Have you ever noticed a direct relationship between the amount of email you get and your level of hatred for the service? I have, and that's why I'm always trying to find different ways to tweak email and streamline it as much as possible through filters, labels/folders, and so on.
I've been trying out a service called InboxVudu that helps pare down your email to only the essential stuff. There are other service that do this such as Gmail Inbox, but I find Google's solution messy and overwhelming.
Right now, InboxVudu only works with Gmail, but the company is looking at Yahoo Mail, Outlook.com, and AOL Mail for the future.
I'm not yet convinced that I'll make InboxVudu a part of my daily routine, but I think some readers will find it useful.
The only drawback for the security-minded is you have to be comfortable with yet another third party's having access to your email; InboxVudu needs to look at your messages to figure out what to prioritize for you.
InboxVudu is most useful with its Chrome extension that allows for real-time updates of important email.
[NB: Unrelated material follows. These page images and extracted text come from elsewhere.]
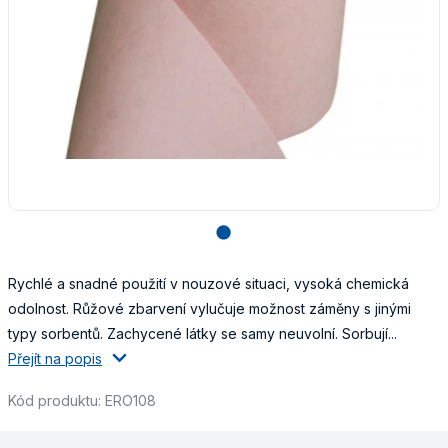
lens
Rychlé a snadné použití v nouzové situaci, vysoká chemická
odolnost. Růžové zbarvení vylučuje možnost záměny s jinými
typy sorbentů. Zachycené látky se samy neuvolní. Sorbují...
Přejít na popis
Kód produktu: ERO108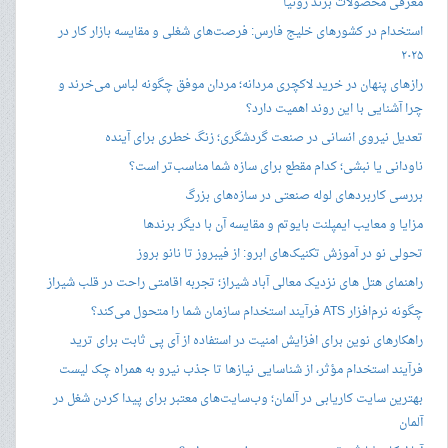
معرفی محصولات برند رونیا
استخدام در کشورهای خلیج فارس: فرصت‌های شغلی و مقایسه بازار کار در
۲۰۲۵
رازهای پنهان در خرید لاکچری مردانه؛ مردان موفق چگونه لباس می‌خرند و
چرا آشنایی با این روند اهمیت دارد؟
تعدیل نیروی انسانی در صنعت گردشگری؛ زنگ خطری برای آینده
ناودانی یا نبشی؛ کدام مقطع برای سازه شما مناسب‌تر است؟
بررسی کاربردهای لوله صنعتی در سازه‌های بزرگ
مزایا و معایب ایمپلنت بایوتم و مقایسه آن با دیگر برندها
تحولی نو در آموزش تکنیک‌های ابرو: از فیبروز تا نانو بروز
راهنمای هتل های نزدیک معالی آباد شیراز؛ تجربه اقامتی راحت در قلب شیراز
چگونه نرم‌افزار ATS فرآیند استخدام سازمان شما را متحول می‌کند؟
راهکارهای نوین برای افزایش امنیت در استفاده از آی پی ثابت برای ترید
فرآیند استخدام مؤثر، از شناسایی نیازها تا جذب نیرو به همراه چک لیست
بهترین سایت کاریابی در آلمان؛ وب‌سایت‌های معتبر برای پیدا کردن شغل در
آلمان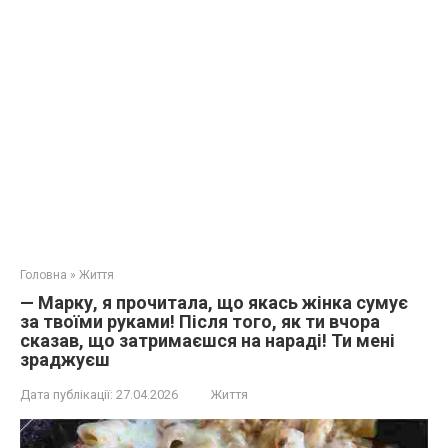
Головна
»
Життя
— Марку, я прочитала, що якась жінка сумує
за твоїми руками! Після того, як ти вчора
сказав, що затримаєшся на нараді! Ти мені
зраджуєш
Дата публікації:
27.04.2026
Життя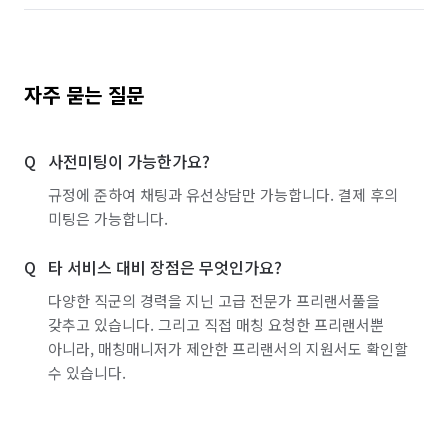
자주 묻는 질문
사전미팅이 가능한가요?
규정에 준하여 채팅과 유선상담만 가능합니다. 결제 후의
미팅은 가능합니다.
타 서비스 대비 장점은 무엇인가요?
다양한 직군의 경력을 지닌 고급 전문가 프리랜서풀을
갖추고 있습니다. 그리고 직접 매칭 요청한 프리랜서뿐
아니라, 매칭매니저가 제안한 프리랜서의 지원서도 확인할
수 있습니다.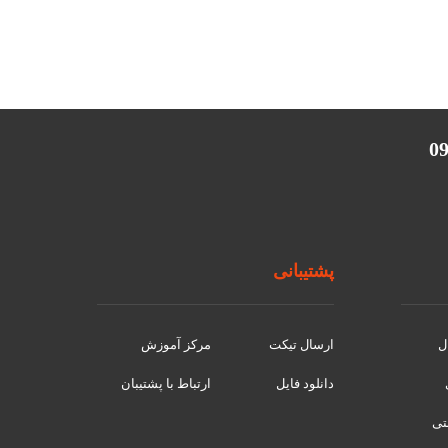
پشتیبانی
ل
ارسال تیکت
مرکز آموزش
دانلود فایل
ارتباط با پشتیبان
نتی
You can also rely on the service's daily email summary, but dealing with email once a day is less than ideal for most of us.
First, download the Chrome extension and install it on your PC. You'll be prompted to connect your Gmail or Google Apps account with InboxVudu. After you go through the OAuth process, InboxVudu will have access to your inbox and can start working its magic.
Once that's done, you'll have to wait for about 10-15 minutes for InboxVudu to summarize and process your email for you.
When it's ready you'll start to see the InboxVudu icon in your browser pop-up with an unread email count. Click the icon to reveal a drop-down containing emails the service thinks you should deal with, as well as any follow-ups.
Each email has a snippet from the message, including a sentence or two in boldface. Those bold bits are the parts InboxVudu thinks you should pay attention to. From the drop-down you can automatically mark mail as resolved or remove it from InboxVudu. There's also a reply link at the bottom of each summary that kicks you back to Gmail, where you can deal with the mail directly.
That's about all there is to InboxVudu. So far it has brought a lot of worthy messages to my attention that I probably wouldn't have dealt with before.
Beyond keeping me up-to-date on messages I'd probably ignore, InboxVudu also highlighted mail from important contacts. I'm not quite sure whether I'm ready to hand over my mail full-time to the service, but InboxVudu is well worth checking out and could save you time on your daily email chores.